▶ Tasks for this exercise
[1] Return the passage of the Hatfield Broad Oak text starting with "Village in Essex, England" and going on through "in Hatfield Forest.", copied word for word.
[2] Supply the next part of the Hatfield Broad Oak text, picking up after its final sentence.
[[ Document excerpt, beginning ]]
Village in Essex, England

Hatfield Broad Oak (historically also known as Hatfield Regis) is a village and civil parish in the Uttlesford district of Essex, England. The village is approximately 5 mi south-east of Bishop's Stortford. Near the church of St Mary the Virgin is former Benedictine priory Hatfield Regis Priory. At the 2021 census the parish had a population of 1,238.

==History==
Traces of Bronze Age occupation have been found in the parish, including the Portingbury Hills mound in Hatfield Forest.

The settlement of Hatfield was well established by the time of the Norman Conquest and its Domesday Book population of 115 put it as the ninth largest settlement in Essex. At one time a royal manor of Harold I, it fell under the possession of William I. Popular for hunting in the neighbouring forest, its royal patronage led to its becoming known as Hatfield Regis, or King's Hatfield, partly to distinguish it from Hatfield Peverel, also in Essex.

By the time the priory was dissolved, the town had over 1000 residents.
[[ Document excerpt, end ]]
[[ Data to examine, beginning ]]
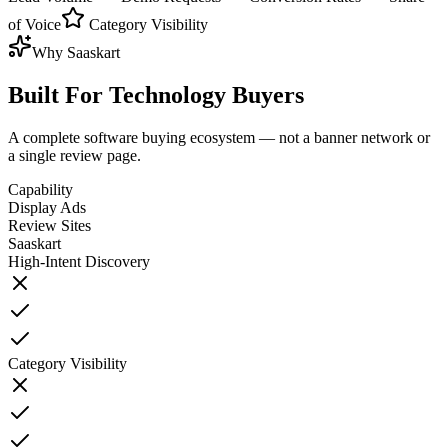
of Voice
Category Visibility
Why Saaskart
Built For
Technology Buyers
A complete software buying ecosystem — not a banner network or
a single review page.
Capability
Display Ads
Review Sites
Saaskart
High-Intent Discovery
Category Visibility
[[ Data to examine, end ]]
▶ Answers to the exercises
[1]
Village in Essex, England

Hatfield Broad Oak (historically also known as Hatfield Regis) is a village and civil parish in the Uttlesford district of Essex, England. The village is approximately 5 mi south-east of Bishop's Stortford. Near the church of St Mary the Virgin is former Benedictine priory Hatfield Regis Priory. At the 2021 census the parish had a population of 1,238.

==History==
Traces of Bronze Age occupation have been found in the parish, including the Portingbury Hills mound in Hatfield Forest.

[2]
The name Hatfield Broad Oak has been used since at least 1136, and the eponymous oak was mentioned in record in 1295. The forest still contains the fenced remains of a very large oak known as the "Doodle Oak", estimated as 850 years old, though it is believed to be a different tree to that which gave the parish its name. Hatfield Forest is an ancient woodland, a Site of Special Scientific Interest (SSSI) and a National Nature Reserve (NNR). It is now in the possession of the National Trust. The modern hedges in Hatfield Broad Oak still follow the boundaries of the ancient forest following clearances known as assarting. A phonetic version of the name might be that recorded in 1381 as "Hatfeld Broodhook"

Hatfield was at one time a thriving market town. At the time of the 2001 Census it had a population of 1,600. By the 2021 census, the population had declined to 904.

==Community==
At around 8800 acre the parish is one of the largest in Essex, stretching 4 mi north of the village, and was formerly divided into four "quarters": Town Quarter, Woodrow Quarter, Heath Quarter, and Broomsend Quarter. At the north end of the parish lies Hatfield Forest, known for its large oak trees. Approximately 1 mi to the north of the village, and included in the parish, is the small village of Bush End, with its church, the Grade II listed St John the Evangelist, which dates to 1856.

The Cock Inn, a public house, dates to the fifteenth century.

St Mary's Church of England primary school was opened in 1816 as a National school.

Every May Bank holiday since 1985 a 10 kilometre road race is held using a course running around the village.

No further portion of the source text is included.